Urban Outfitters Under Fire Over 'Drunk Jesus' T-Shirt for St. Patrick's Day
The retail chain Urban Outfitters is receiving criticism for selling a "drunk Jesus" t-shirt in celebration of St. Patrick's Day on Monday.
The green shirt depicts a shaggy-haired, smiling young man, presumably Jesus, with a golden halo surrounding his head. The man is holding a mug of golden beer with bubbles and shamrocks foaming from the top, and the text next to the man reads "Jesus, I'm drunk!"
The product's description, as found on the UrbanOutfitters.com website, reads: "Throw some back with the holy man himself in this epic tee! Soft cotton construction topped with a 'Jesus, I'm Drunk' text graphic. Complete with a banded crew-neck." The shirt is being sold for $24.
News outlets and some on social media are expressing their dismay at the retail company's new t-shirt, saying it offends the Irish heritage and also promotes a pro-drinking culture to the company's relatively young consumer market, with its main demographic being between 18 and 24 years old.

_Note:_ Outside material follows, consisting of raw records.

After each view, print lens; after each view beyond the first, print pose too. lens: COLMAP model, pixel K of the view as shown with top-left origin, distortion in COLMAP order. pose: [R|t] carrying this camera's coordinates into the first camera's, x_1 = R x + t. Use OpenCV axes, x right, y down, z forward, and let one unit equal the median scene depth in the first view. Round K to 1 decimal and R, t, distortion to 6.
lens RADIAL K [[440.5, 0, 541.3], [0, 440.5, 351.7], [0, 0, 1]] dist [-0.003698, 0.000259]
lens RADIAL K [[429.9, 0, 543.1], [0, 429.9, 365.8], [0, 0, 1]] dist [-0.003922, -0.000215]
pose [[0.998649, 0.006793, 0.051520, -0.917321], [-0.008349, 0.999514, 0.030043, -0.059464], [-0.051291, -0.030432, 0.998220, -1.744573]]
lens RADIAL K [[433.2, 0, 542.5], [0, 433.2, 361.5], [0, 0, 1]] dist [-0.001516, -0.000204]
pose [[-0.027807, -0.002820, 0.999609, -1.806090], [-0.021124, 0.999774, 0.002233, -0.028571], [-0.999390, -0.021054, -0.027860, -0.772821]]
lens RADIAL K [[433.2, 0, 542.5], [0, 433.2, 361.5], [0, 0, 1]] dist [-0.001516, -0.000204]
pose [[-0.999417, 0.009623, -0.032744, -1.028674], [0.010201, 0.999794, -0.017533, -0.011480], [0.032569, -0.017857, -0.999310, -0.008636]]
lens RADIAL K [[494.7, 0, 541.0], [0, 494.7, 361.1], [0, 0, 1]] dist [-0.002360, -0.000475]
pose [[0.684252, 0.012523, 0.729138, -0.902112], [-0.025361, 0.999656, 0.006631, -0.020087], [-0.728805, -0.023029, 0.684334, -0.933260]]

EEW Magazine, an online magazine angled at "empowering everyday women," described the product as "offensive" and "reckless," both for its irresponsible approach to drinking and also for its irreverence to Christianity. "Promoting heavy recreational drinking is irresponsible to say the least," comments the magazine. "Incorporating Christ into their reckless campaigns, however, is a new low."
Another disappointed customer reportedly wrote in an email to Forbes that he found the product to be highly insulting. "I am HIGHLY insulted at what this company will do to sell a product!" the concerned customer wrote. "I am not a prude, and like a beer myself, but this is unacceptable."
This is not the first time the retail company has come under fire for appearing insensitive to various ethnic groups, including the Irish. Back in 2012, the company drew criticism from the Ancient Order of Hibernians, the Irish-Catholic fraternity organization that's behind the annual St. Patrick's Day Parade in New York City. The organization blasted Urban Outfitters for selling a variety of "offensive" St. Patrick's Day t-shirts, including one shirt that depicted a stick figure vomiting shamrocks and another shirt that read "Kiss me I'm drunk or Irish, or whatever."
"There are those few who use this day as an excuse to over celebrate but that does not give you or anyone else the right to defame and debase a whole race of people by selling the garbage that you display in your stores," Seamus Boyle, president of the Ancient Order of Hibernians, said in an open letter to Urban Outfitters CEO Richard A. Hayne.
The company has also stirred controversy among other religious and ethnic groups, upsetting the Hindu community with socks showing an image of Ganesh, a Hindu deity, and upsetting the black community with a board game called "Ghettopoly" that plays off the original "Monopoly" board game, but replaces the "Boardwalk" with "Cheap Trick Avenue" and the "Reading Railroad" with "Hernando's Chop Shop."
Urban Outfitters has also come under fire by those who say the company promotes a pro-drinking culture to its largely-underage audience. Other Urban Outfitters shirts that promote drinking include texts that read "I drink you're cute," "I vote for vodka," and "Misery loves alcohol."
The alcohol-themed shirts prompted Jan Withers, national president of Mothers Against Drunk Driving, to say in 2012 that the shirts were unacceptable for "children under 21," as many of the company's consumer base consists of underage shoppers. "If they're targeting that audience, then they're sending the message that it's cool to drink," she told the New York Daily News. "We know of the dangers of underage drinking and the fact that it's just downright illegal."